» **Reading passage**:
※

Take Carmen Creek Road which is located 4 miles north of Salmon on US 93. After 5.1 miles the pavement ends and the road forks. To the left, Carmen Creek Road continues and to the right is Freeman Creek Road.
From the fork you have a couple of options. First, you can take a right up Freeman Creek Road, then a left which eventually ends at some private residences. You can park below and out of sight of those residences, but are left with a decision to cross privately owned hay fields commando style or ask for permission.
The second option is to continue to the left up Carmen Creek Road. If you drive far enough (3-5 miles) this should put you beyond the private property and hay fields and allow you to get into the foothills for your ascent.
Best tip: The drive in on the paved portion of Carmen Creek Road gives you a clear look at Ajax Peak and the opportunity to assess and select your best route.
Starting elevation for both options is in the 5000' range.
1) Ajax Lake (south ridge) route Class 2
From the lake, make your way around the right side of the lake on a faint trail over rocks and downed trees.
Just before you reach the far west end of the lake, make your way up through rocks, boulders, scree, and scrub. If there is a section which might have a mix of some Class 3, this is it. At about 9150' you should run into an obvious trail that leads to the south ridge.
From the ridge, a right turn and roughly 600' of bouldering will put you on top. You may use your hands in a couple of spots, but only for balance or to manuever.
Ajax Lake elevation: 8522'.

※

» **Source data**:
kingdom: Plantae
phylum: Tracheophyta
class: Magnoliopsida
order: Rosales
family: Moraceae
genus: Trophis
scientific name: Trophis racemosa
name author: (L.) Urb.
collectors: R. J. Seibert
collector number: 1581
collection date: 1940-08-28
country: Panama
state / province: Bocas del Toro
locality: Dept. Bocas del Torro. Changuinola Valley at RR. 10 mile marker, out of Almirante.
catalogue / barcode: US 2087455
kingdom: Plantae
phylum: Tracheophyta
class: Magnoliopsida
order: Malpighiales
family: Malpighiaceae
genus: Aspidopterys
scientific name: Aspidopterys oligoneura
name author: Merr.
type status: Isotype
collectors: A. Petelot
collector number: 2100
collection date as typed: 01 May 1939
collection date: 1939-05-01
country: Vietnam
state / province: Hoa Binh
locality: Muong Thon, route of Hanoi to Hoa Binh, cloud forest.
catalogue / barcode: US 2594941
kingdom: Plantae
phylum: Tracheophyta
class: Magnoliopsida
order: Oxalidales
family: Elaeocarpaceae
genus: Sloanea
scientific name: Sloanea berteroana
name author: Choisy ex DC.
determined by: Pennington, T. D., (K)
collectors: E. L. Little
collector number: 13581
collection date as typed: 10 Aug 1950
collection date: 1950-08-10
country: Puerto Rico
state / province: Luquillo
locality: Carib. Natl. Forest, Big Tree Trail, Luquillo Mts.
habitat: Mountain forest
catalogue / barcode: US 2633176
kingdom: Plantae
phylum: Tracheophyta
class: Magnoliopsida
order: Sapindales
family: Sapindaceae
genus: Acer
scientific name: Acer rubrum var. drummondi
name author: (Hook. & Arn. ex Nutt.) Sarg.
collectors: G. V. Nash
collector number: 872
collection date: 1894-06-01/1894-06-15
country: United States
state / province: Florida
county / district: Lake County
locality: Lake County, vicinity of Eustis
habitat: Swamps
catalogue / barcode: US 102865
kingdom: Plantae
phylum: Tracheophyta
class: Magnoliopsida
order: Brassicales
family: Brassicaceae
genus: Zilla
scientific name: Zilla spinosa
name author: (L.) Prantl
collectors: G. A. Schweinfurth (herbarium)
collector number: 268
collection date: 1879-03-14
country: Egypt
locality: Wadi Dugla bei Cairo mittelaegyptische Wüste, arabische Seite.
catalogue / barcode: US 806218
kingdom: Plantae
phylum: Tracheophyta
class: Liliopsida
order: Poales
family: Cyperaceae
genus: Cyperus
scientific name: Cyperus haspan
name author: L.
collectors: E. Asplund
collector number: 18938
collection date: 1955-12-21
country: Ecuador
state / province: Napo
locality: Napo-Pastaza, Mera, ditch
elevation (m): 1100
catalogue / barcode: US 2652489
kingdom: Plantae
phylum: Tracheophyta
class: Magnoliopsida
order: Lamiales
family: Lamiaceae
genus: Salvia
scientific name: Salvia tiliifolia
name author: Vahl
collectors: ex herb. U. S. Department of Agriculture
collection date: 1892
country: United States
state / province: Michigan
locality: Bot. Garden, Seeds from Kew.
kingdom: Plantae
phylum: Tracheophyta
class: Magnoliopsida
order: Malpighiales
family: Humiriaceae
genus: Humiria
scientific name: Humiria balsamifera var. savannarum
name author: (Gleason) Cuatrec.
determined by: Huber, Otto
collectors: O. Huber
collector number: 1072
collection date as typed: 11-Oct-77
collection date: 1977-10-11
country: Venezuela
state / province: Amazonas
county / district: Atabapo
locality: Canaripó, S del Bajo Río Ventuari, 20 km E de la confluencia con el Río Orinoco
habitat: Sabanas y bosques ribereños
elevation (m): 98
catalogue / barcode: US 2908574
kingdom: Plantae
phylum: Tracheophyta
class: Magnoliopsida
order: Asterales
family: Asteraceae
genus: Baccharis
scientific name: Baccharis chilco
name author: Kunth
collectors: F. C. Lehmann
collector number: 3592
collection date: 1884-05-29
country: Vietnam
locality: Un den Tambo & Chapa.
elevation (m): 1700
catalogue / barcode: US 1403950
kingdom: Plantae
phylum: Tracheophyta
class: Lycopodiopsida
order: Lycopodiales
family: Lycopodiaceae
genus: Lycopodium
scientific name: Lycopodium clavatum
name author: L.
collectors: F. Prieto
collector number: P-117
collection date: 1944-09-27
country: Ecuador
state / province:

※

» **Exercise requirements**: Print the part of the Ajax Peak route description starting at "From the fork" and ending at "the 5000' range.". The listing has nothing to do with the Ajax Peak route description.

» **Exercise solution**:
From the fork you have a couple of options. First, you can take a right up Freeman Creek Road, then a left which eventually ends at some private residences. You can park below and out of sight of those residences, but are left with a decision to cross privately owned hay fields commando style or ask for permission.
The second option is to continue to the left up Carmen Creek Road. If you drive far enough (3-5 miles) this should put you beyond the private property and hay fields and allow you to get into the foothills for your ascent.
Best tip: The drive in on the paved portion of Carmen Creek Road gives you a clear look at Ajax Peak and the opportunity to assess and select your best route.
Starting elevation for both options is in the 5000' range.